Data excerpts
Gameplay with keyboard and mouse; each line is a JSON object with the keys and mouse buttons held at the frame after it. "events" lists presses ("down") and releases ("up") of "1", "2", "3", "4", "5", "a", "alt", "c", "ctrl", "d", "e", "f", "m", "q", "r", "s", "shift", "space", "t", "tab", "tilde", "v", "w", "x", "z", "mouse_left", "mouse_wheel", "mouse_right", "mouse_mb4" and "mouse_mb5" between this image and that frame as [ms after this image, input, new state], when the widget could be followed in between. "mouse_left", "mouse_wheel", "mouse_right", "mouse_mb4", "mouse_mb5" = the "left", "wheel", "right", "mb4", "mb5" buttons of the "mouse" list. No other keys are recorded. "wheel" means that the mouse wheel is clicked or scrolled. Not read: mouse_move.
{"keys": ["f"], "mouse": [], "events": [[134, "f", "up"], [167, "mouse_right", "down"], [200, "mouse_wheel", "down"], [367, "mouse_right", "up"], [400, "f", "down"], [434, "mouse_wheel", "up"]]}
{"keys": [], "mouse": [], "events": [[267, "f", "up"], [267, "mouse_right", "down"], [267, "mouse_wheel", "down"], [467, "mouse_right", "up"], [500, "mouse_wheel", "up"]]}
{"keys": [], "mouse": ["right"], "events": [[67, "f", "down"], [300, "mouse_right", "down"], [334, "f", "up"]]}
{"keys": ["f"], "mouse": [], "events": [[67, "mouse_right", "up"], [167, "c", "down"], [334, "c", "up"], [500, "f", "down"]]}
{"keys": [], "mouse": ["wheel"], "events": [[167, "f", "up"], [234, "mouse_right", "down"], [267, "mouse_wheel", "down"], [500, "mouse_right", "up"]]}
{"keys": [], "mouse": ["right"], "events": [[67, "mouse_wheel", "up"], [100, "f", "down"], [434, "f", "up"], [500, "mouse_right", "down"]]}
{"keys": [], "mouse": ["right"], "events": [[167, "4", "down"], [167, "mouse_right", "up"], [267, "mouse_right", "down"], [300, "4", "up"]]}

Task goal
For this exercise, retype each entry from above exactly as it stands.

Solution to this problem
Gameplay with keyboard and mouse; each line is a JSON object with the keys and mouse buttons held at the frame after it. "events" lists presses ("down") and releases ("up") of "1", "2", "3", "4", "5", "a", "alt", "c", "ctrl", "d", "e", "f", "m", "q", "r", "s", "shift", "space", "t", "tab", "tilde", "v", "w", "x", "z", "mouse_left", "mouse_wheel", "mouse_right", "mouse_mb4" and "mouse_mb5" between this image and that frame as [ms after this image, input, new state], when the widget could be followed in between. "mouse_left", "mouse_wheel", "mouse_right", "mouse_mb4", "mouse_mb5" = the "left", "wheel", "right", "mb4", "mb5" buttons of the "mouse" list. No other keys are recorded. "wheel" means that the mouse wheel is clicked or scrolled. Not read: mouse_move.
{"keys": ["f"], "mouse": [], "events": [[134, "f", "up"], [167, "mouse_right", "down"], [200, "mouse_wheel", "down"], [367, "mouse_right", "up"], [400, "f", "down"], [434, "mouse_wheel", "up"]]}
{"keys": [], "mouse": [], "events": [[267, "f", "up"], [267, "mouse_right", "down"], [267, "mouse_wheel", "down"], [467, "mouse_right", "up"], [500, "mouse_wheel", "up"]]}
{"keys": [], "mouse": ["right"], "events": [[67, "f", "down"], [300, "mouse_right", "down"], [334, "f", "up"]]}
{"keys": ["f"], "mouse": [], "events": [[67, "mouse_right", "up"], [167, "c", "down"], [334, "c", "up"], [500, "f", "down"]]}
{"keys": [], "mouse": ["wheel"], "events": [[167, "f", "up"], [234, "mouse_right", "down"], [267, "mouse_wheel", "down"], [500, "mouse_right", "up"]]}
{"keys": [], "mouse": ["right"], "events": [[67, "mouse_wheel", "up"], [100, "f", "down"], [434, "f", "up"], [500, "mouse_right", "down"]]}
{"keys": [], "mouse": ["right"], "events": [[167, "4", "down"], [167, "mouse_right", "up"], [267, "mouse_right", "down"], [300, "4", "up"]]}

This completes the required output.